At the end of Wednesday’s game vs the Brewers, Long has 15 hits in 28 at bats, good for a .536 average. These weren’t all bloop singles either as he has 5 doubles and 1 triple in those 28 at bats. Every ball he has hit has been hit with some authority and many hits have came against major league pitchers. Long added on to his spring by making a great catch late in the game on Wednesday.
Long definitely fits the prototypical “late bloomer” mold. He was drafted as a 22 year old out of Santa Clara in the 30th round of the 2009 draft. In 236 plate appearances in 2009, he posted a .806 OPS and walked more than he struck out. In 2010 at A Ball at Cedar Rapids, Long had a .305/.382/.446 line and stole 23 bases in 125 games. In 2011 at High A Inland Empire and AA Arkansas, Long had a .298/.378/.502 line while hitting 34 doubles, 12 triples, 18 home runs and stole 34 bases. In 2012 at at Arkansas and AAA Salt Lake, Long had an .812 OPS while hitting 12 HR and stealing 23 bases. This was a step back in his development but it was still a solid year for him, even if he was old for the league.

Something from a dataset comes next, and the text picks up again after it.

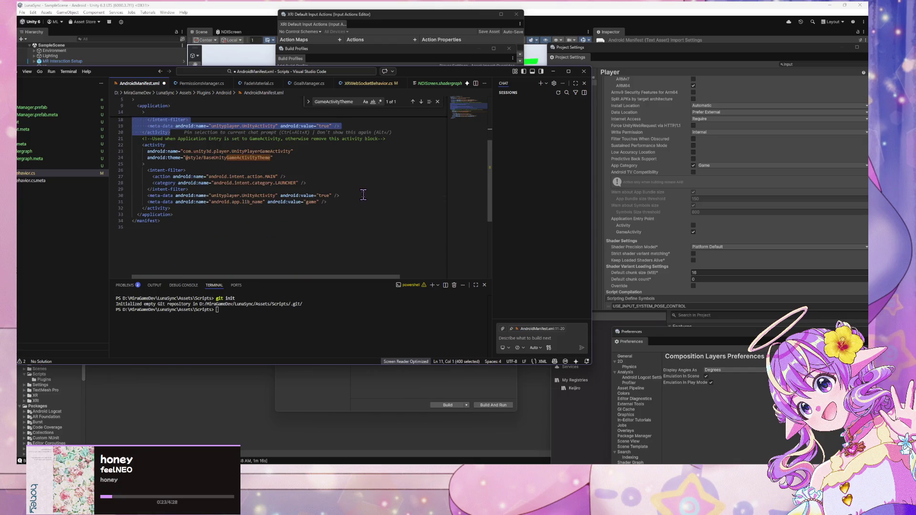
pyautogui.scroll(2, 363, 194)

In 2013, he started in Arkansas and mashed to a .859 OPS which forced a call up back to Salt Lake after 32 games. He proceeded to post a .287/.371/.466 line in Salt Lake.
He has produced at every level in the minors. Excluding his 17 plate appearances in High A Ball in 2009, here is his wRC+at each level in the minors.
It seems like Long may not be getting a fair shot at the big leagues after the results he’s had but he’s also been blocked by some pretty good players. Mike Trout, Peter Bourjos, Josh Hamilton, Torii Hunter and Kole Calhoun have all manned the outfield in the time when Long could have been called up. Even J.B. Shuck produced well enough last year where another outfielder wasn’t needed. Long also plays 2nd base but he’s been blocked by Howie Kendrick and may be blocked by Grant Green now.
With Long being a late blooming OF in the Angels Organization, it’s easy to make the comparisons to fellow teammate Kole Calhoun, who also is a classic late bloomer. Long has a career .293/.370/.469 line in the minor leagues. Calhoun had a .317/.402/.541 line in the minors. Calhoun was younger when he came up to the bigs and posted better numbers and was also a more highly touted prospect so maybe the comparison is unfair. It’s too easy to make the comparison however since both are older guys who are coming up to the majors later than usual.
This isn’t to say that Long is going to hit like Calhoun. This is simply making a point that players can come up late and have productive careers or stretches in their career. Players such as Daniel Nava, Jose Bautista, Nelson Cruz, Josh Donaldson and Matt Carpenter are all guys who were never given much credit as a prospect and ended up doing productive things in the major leagues.
Obviously, this isn’t a prediction that Matt Long will turn into a great player or MVP candidate. But it wouldn’t be the first time someone raked in the minors at an advanced age and ended up being a useful or productive major leaguer. Long has a good chance to be valuable because he can play all 3 outfield positions and 2nd base. Versatility is valued in the majors and it’s especially valued by Angels manager Mike Scioscia. Long’s skill set is also a valuable commodity in the majors. Players who get on base, run the bases well and hit for a decent average and power can make a difference.
Long may not make the team out of spring with limited bench spots on the big league roster but there’s no doubt that he will be up in the majors this season. Some injuries will happen and Long has the versatility to play in the outfield and at 2nd base. There’s a good shot that you’ll see Matt Long up in the big leagues in April or possibly May. Don’t be upset if he doesn’t make the Opening Day roster. Matt Long will be up and make some impact this season.